今さらながらCPTPP加盟推進を決めた韓国の事情 自動車など製造業で日本と競合、農業への打撃も心配
韓国政府は世界で2番目の規模となる自由貿易協定(FTA)であるCPTPP(環太平洋パートナーシップに関する包括的および先進的な協定)への加盟を推進すると明らかにした。加盟できれば、世界のGDP(国内総生産)の13%を占める巨大市場が開くことになる。
韓国の洪楠基(ホン・ナムギ)経済副首相兼企画財政相は2021年12月13日の会議で「アジア太平洋地域内の経済秩序が活発に変化しており、CPTPPの加盟をこれ以上、政府内のみで議論するのは難しい状況だ。CPTPP加盟を本格的に推進するため、多様な利害関係者との社会的議論を行うなど関連手続きを始める」と述べた。
農業団体は「加盟阻止」を予告
CPTPPは日本やオーストラリア、メキシコなど11カ国が2018年に発足させたFTAだ。2019年基準での貿易規模は2兆9000億ドルで、RCEP(東アジア地域包括的経済連携)に次ぐ2番目の規模を誇る。

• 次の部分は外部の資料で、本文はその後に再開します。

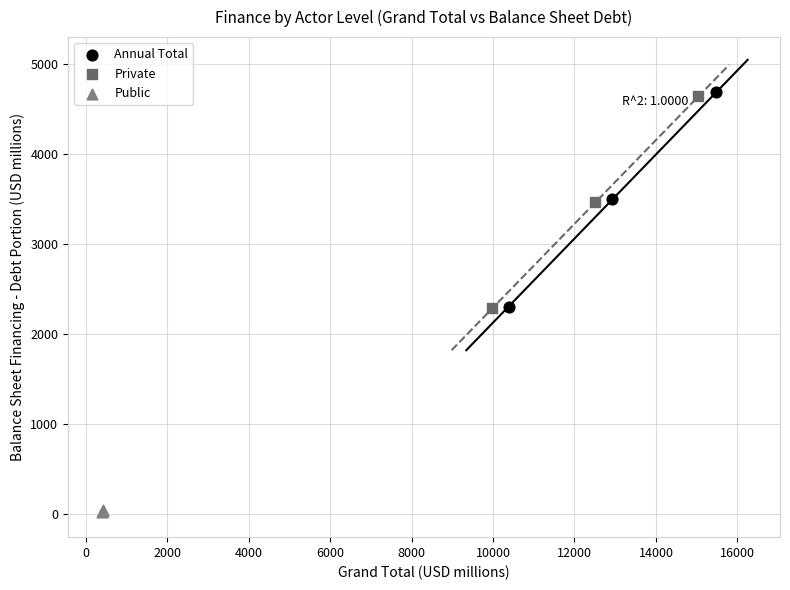

Which series contains the highest Y value?

Annual Total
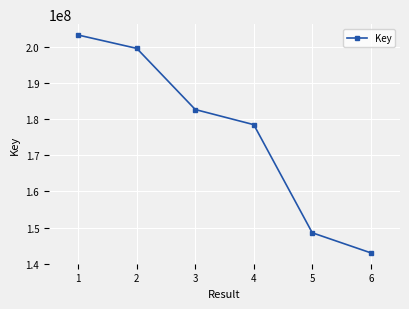

Is it true that the value at 2 is 109964688?

False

11カ国のGDPは11兆3000億ドルで世界の12.9%を占め、RCEPやUSMCA(アメリカ・メキシコ・カナダ協定)に次ぐ3番目の規模だ。
文在寅大統領は2020年12月に「CPTPP加盟を検討する」と初めて言及したが、その後の議論は下火だった。今回の発表で、CPTPP加盟で打撃が予想される農業団体は声明を出し、「阻止闘争に入る」と予告した。韓国総合農業団体協議会は「加盟となれば農産物の追加開放が避けられず、価格競争力が高い農産物が入ってくることで韓国の農業生産基盤が崩壊しうる」と反発している。
一方、韓国財界は「望ましい方向性を持つ政策決定」として加盟推進に好意的だが、交渉には慎重であるべきとの姿勢だ。韓国貿易協会は歓迎する立場であると同時に、業界からの意見を積極的に聞いて、具体的な交渉戦略を立案してほしいと強調する。